▶ TUGAS YANG DIKERJAKAN:
- a) Menurut tulisan tentang Idris Sardi, pada tanggal berapa ia meninggal?
- b) Ringkaslah tulisan tentang Idris Sardi dalam dua kalimat.
- c) Salin tanpa perubahan bagian tulisan tentang Idris Sardi dari "Idris Sardi tak" sampai "musikus multi-talenta.".

▶ TEKS YANG DIBERIKAN:
§

Kontroversi
Idris Sardi
Aris Setiawan ; Pengajar ISI
Surakarta
|
TEMPO.CO,
29 April 2014
Dunia
musik Indonesia berduka. Seorang maestro biola, komponis ulung, dan pakar
ilustrasi musik film telah pergi untuk selamanya pada 28 April 2014. Segala
hidupnya telah diziarahkan untuk musik. Ia adalah musikus yang kontroversial.
Idris Sardi tak sepenuhnya berpegang pada musik klasik Barat (romantik) saja.
Ia melintas batas kala bermain musik bercita rasa jazz, keroncong, hingga
musik film. Kemampuannya yang dapat dengan lentur menyeberang ke haluan musik
lain itu membuatnya dicibir, namun kemudian dipuja. Idris Sardi merupakan
musikus multi-talenta.

§

▶ CATATAN YANG DITAMPILKAN:
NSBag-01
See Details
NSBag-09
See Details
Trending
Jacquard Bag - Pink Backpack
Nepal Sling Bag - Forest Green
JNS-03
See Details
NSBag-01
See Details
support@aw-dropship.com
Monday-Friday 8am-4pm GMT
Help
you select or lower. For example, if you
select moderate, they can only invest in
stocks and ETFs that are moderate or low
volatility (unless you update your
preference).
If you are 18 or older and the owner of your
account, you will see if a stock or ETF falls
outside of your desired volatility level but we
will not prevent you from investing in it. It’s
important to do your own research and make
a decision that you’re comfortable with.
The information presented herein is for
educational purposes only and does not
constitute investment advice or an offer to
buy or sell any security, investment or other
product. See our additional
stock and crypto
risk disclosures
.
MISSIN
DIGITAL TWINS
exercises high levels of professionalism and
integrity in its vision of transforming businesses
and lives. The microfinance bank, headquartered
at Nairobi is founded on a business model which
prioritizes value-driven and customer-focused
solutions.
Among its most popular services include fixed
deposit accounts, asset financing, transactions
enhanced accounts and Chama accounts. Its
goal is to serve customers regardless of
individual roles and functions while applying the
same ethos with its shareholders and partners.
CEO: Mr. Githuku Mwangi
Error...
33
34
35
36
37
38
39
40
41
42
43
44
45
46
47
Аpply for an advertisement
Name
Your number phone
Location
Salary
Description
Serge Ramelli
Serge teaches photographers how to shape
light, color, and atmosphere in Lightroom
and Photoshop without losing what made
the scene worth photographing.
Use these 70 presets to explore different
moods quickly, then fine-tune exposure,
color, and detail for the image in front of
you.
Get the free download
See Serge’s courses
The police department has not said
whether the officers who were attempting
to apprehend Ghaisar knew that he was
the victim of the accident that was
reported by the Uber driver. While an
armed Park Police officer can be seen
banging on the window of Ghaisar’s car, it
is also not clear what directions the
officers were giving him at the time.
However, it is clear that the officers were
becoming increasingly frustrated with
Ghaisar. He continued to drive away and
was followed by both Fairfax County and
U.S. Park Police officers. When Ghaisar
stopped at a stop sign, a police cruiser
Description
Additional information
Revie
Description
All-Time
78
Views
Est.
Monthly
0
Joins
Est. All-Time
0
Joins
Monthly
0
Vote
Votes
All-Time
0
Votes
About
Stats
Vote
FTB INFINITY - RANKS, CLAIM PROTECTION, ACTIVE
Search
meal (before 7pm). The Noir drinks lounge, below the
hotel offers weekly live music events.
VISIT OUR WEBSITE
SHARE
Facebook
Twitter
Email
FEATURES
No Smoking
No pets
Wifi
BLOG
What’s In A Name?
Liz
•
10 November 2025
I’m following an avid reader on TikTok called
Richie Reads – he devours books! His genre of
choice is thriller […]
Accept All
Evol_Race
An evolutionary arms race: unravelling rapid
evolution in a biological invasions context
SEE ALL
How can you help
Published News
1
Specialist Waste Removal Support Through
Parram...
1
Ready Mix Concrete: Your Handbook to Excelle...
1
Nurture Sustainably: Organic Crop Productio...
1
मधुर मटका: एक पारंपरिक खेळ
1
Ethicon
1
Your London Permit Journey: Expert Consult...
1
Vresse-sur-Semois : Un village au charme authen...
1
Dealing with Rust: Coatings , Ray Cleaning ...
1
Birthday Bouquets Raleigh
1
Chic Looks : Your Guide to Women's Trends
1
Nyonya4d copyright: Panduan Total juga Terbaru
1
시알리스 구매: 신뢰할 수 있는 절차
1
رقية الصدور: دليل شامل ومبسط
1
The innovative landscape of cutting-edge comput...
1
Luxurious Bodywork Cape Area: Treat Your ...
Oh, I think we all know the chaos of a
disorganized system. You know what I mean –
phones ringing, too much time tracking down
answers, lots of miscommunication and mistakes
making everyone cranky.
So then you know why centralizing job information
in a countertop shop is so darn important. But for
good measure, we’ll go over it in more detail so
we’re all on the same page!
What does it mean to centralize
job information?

§

▶ JAWABAN LATIHAN:
- a) 28 April 2014.

- b) Idris Sardi, seorang maestro biola, komponis ulung, dan pakar ilustrasi musik film, meninggal pada 28 April 2014 setelah seluruh hidupnya diabdikan untuk musik. Ia musikus multitalenta yang kontroversial karena melintasi batas musik klasik Barat ke jazz, keroncong, dan musik film, sehingga sempat dicibir sebelum kemudian dipuja.

- c)
Idris Sardi tak sepenuhnya berpegang pada musik klasik Barat (romantik) saja.
Ia melintas batas kala bermain musik bercita rasa jazz, keroncong, hingga
musik film. Kemampuannya yang dapat dengan lentur menyeberang ke haluan musik
lain itu membuatnya dicibir, namun kemudian dipuja. Idris Sardi merupakan
musikus multi-talenta.